WHAT IS BEING ASKED: Although the entries contain pictures, write out only their text, exactly as it stands.

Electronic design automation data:
================
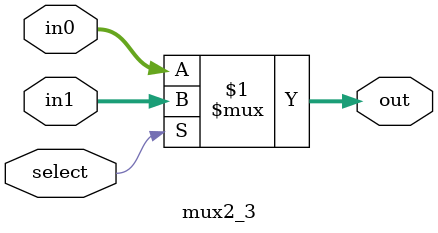
<source format=v>
module mux2_3(out, select, in0, in1);
    input select;
    input [2:0] in0, in1;
    output [2:0] out;
    assign out = select ? in1 : in0;
endmodule

</source>
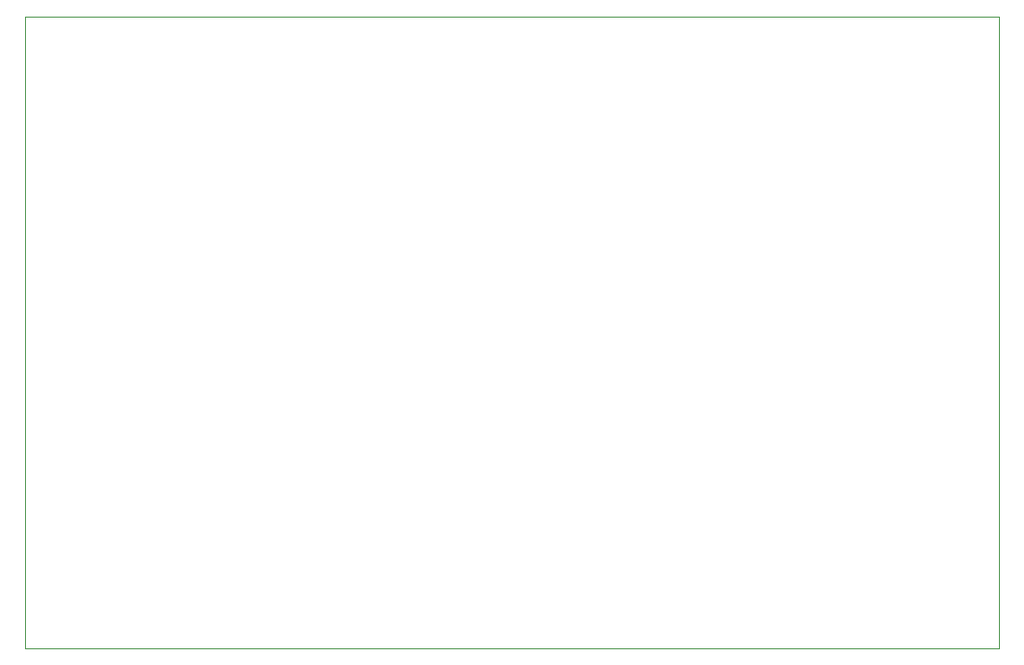
<source format=gbr>
%TF.GenerationSoftware,KiCad,Pcbnew,8.0.6-8.0.6-0~ubuntu24.04.1*%
%TF.CreationDate,2024-11-13T00:59:24+01:00*%
%TF.ProjectId,TinyTimer_V01,54696e79-5469-46d6-9572-5f5630312e6b,rev?*%
%TF.SameCoordinates,Original*%
%TF.FileFunction,Profile,NP*%
%FSLAX46Y46*%
G04 Gerber Fmt 4.6, Leading zero omitted, Abs format (unit mm)*
G04 Created by KiCad (PCBNEW 8.0.6-8.0.6-0~ubuntu24.04.1) date 2024-11-13 00:59:24*
%MOMM*%
%LPD*%
G01*
G04 APERTURE LIST*
%TA.AperFunction,Profile*%
%ADD10C,0.100000*%
%TD*%
G04 APERTURE END LIST*
D10*
X88900000Y57785000D02*
X0Y57785000D01*
X0Y0D02*
X88900000Y0D01*
X88900000Y0D02*
X88900000Y57785000D01*
X0Y57785000D02*
X0Y0D01*
M02*

</source>
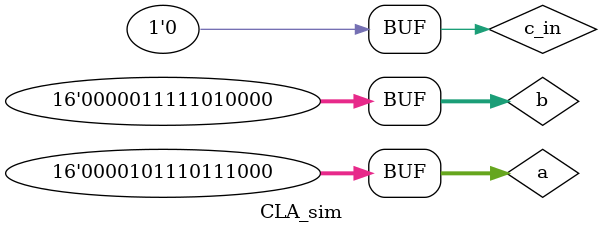
<source format=v>
`timescale 1ns / 1ps


module CLA_sim();
    reg[15:0] a, b;
    reg c_in;
    wire GG, GP, c_out;
    wire[15:0] sum;
    TopLevel CLA(c_in, a, b, GG, GP, c_out, sum);
    
    initial begin
    #0 a = 0; b = 1; c_in = 1;
    #50 a = 1; b = 1;
    #50 a = 3000; b = 2000; c_in = 1;
    #50 c_in = 0;
    end
endmodule

</source>
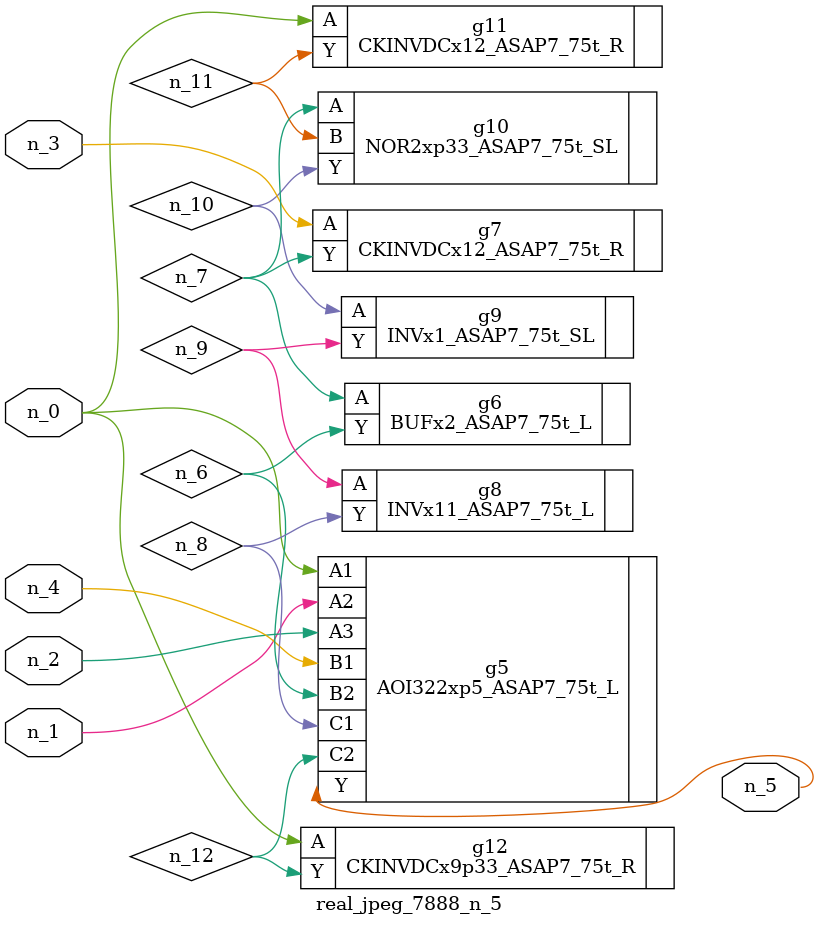
<source format=v>
module real_jpeg_7888_n_5 (n_4, n_0, n_1, n_2, n_3, n_5);

input n_4;
input n_0;
input n_1;
input n_2;
input n_3;

output n_5;

wire n_12;
wire n_8;
wire n_11;
wire n_6;
wire n_7;
wire n_10;
wire n_9;

AOI322xp5_ASAP7_75t_L g5 ( 
.A1(n_0),
.A2(n_1),
.A3(n_2),
.B1(n_4),
.B2(n_6),
.C1(n_8),
.C2(n_12),
.Y(n_5)
);

CKINVDCx12_ASAP7_75t_R g11 ( 
.A(n_0),
.Y(n_11)
);

CKINVDCx9p33_ASAP7_75t_R g12 ( 
.A(n_0),
.Y(n_12)
);

CKINVDCx12_ASAP7_75t_R g7 ( 
.A(n_3),
.Y(n_7)
);

BUFx2_ASAP7_75t_L g6 ( 
.A(n_7),
.Y(n_6)
);

NOR2xp33_ASAP7_75t_SL g10 ( 
.A(n_7),
.B(n_11),
.Y(n_10)
);

INVx11_ASAP7_75t_L g8 ( 
.A(n_9),
.Y(n_8)
);

INVx1_ASAP7_75t_SL g9 ( 
.A(n_10),
.Y(n_9)
);


endmodule
</source>
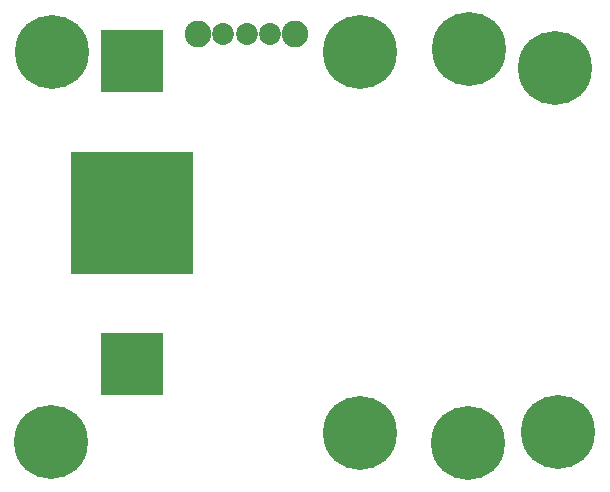
<source format=gbr>
%FSLAX23Y23*%
%MOIN*%
G04 EasyPC Gerber Version 17.0 Build 3379 *
%ADD116R,0.20685X0.20685*%
%ADD115R,0.21000X0.21000*%
%ADD114R,0.41000X0.41000*%
%ADD96C,0.07299*%
%ADD97C,0.08874*%
%ADD95C,0.24622*%
X0Y0D02*
D02*
D95*
X853Y638D03*
X855Y1938D03*
X1883Y668D03*
Y1938D03*
X2242Y634D03*
X2244Y1950D03*
X2530Y1885D03*
X2543Y672D03*
D02*
D96*
X1426Y1998D03*
X1504D03*
X1583D03*
D02*
D97*
X1343D03*
X1666D03*
D02*
D114*
X1123Y1403D03*
D02*
D115*
Y898D03*
D02*
D116*
Y1908D03*
X0Y0D02*
M02*

</source>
================
RESPONSE BOX:
<source format=v>
module mux2_3(out, select, in0, in1);
    input select;
    input [2:0] in0, in1;
    output [2:0] out;
    assign out = select ? in1 : in0;
endmodule

</source>
<source format=gbr>
%TF.GenerationSoftware,KiCad,Pcbnew,8.0.6-8.0.6-0~ubuntu24.04.1*%
%TF.CreationDate,2024-11-13T00:59:24+01:00*%
%TF.ProjectId,TinyTimer_V01,54696e79-5469-46d6-9572-5f5630312e6b,rev?*%
%TF.SameCoordinates,Original*%
%TF.FileFunction,Profile,NP*%
%FSLAX46Y46*%
G04 Gerber Fmt 4.6, Leading zero omitted, Abs format (unit mm)*
G04 Created by KiCad (PCBNEW 8.0.6-8.0.6-0~ubuntu24.04.1) date 2024-11-13 00:59:24*
%MOMM*%
%LPD*%
G01*
G04 APERTURE LIST*
%TA.AperFunction,Profile*%
%ADD10C,0.100000*%
%TD*%
G04 APERTURE END LIST*
D10*
X88900000Y57785000D02*
X0Y57785000D01*
X0Y0D02*
X88900000Y0D01*
X88900000Y0D02*
X88900000Y57785000D01*
X0Y57785000D02*
X0Y0D01*
M02*

</source>
<source format=v>
`timescale 1ns / 1ps


module CLA_sim();
    reg[15:0] a, b;
    reg c_in;
    wire GG, GP, c_out;
    wire[15:0] sum;
    TopLevel CLA(c_in, a, b, GG, GP, c_out, sum);
    
    initial begin
    #0 a = 0; b = 1; c_in = 1;
    #50 a = 1; b = 1;
    #50 a = 3000; b = 2000; c_in = 1;
    #50 c_in = 0;
    end
endmodule

</source>
<source format=v>
module real_jpeg_7888_n_5 (n_4, n_0, n_1, n_2, n_3, n_5);

input n_4;
input n_0;
input n_1;
input n_2;
input n_3;

output n_5;

wire n_12;
wire n_8;
wire n_11;
wire n_6;
wire n_7;
wire n_10;
wire n_9;

AOI322xp5_ASAP7_75t_L g5 ( 
.A1(n_0),
.A2(n_1),
.A3(n_2),
.B1(n_4),
.B2(n_6),
.C1(n_8),
.C2(n_12),
.Y(n_5)
);

CKINVDCx12_ASAP7_75t_R g11 ( 
.A(n_0),
.Y(n_11)
);

CKINVDCx9p33_ASAP7_75t_R g12 ( 
.A(n_0),
.Y(n_12)
);

CKINVDCx12_ASAP7_75t_R g7 ( 
.A(n_3),
.Y(n_7)
);

BUFx2_ASAP7_75t_L g6 ( 
.A(n_7),
.Y(n_6)
);

NOR2xp33_ASAP7_75t_SL g10 ( 
.A(n_7),
.B(n_11),
.Y(n_10)
);

INVx11_ASAP7_75t_L g8 ( 
.A(n_9),
.Y(n_8)
);

INVx1_ASAP7_75t_SL g9 ( 
.A(n_10),
.Y(n_9)
);


endmodule
</source>
<source format=gbr>
%FSLAX23Y23*%
%MOIN*%
G04 EasyPC Gerber Version 17.0 Build 3379 *
%ADD116R,0.20685X0.20685*%
%ADD115R,0.21000X0.21000*%
%ADD114R,0.41000X0.41000*%
%ADD96C,0.07299*%
%ADD97C,0.08874*%
%ADD95C,0.24622*%
X0Y0D02*
D02*
D95*
X853Y638D03*
X855Y1938D03*
X1883Y668D03*
Y1938D03*
X2242Y634D03*
X2244Y1950D03*
X2530Y1885D03*
X2543Y672D03*
D02*
D96*
X1426Y1998D03*
X1504D03*
X1583D03*
D02*
D97*
X1343D03*
X1666D03*
D02*
D114*
X1123Y1403D03*
D02*
D115*
Y898D03*
D02*
D116*
Y1908D03*
X0Y0D02*
M02*

</source>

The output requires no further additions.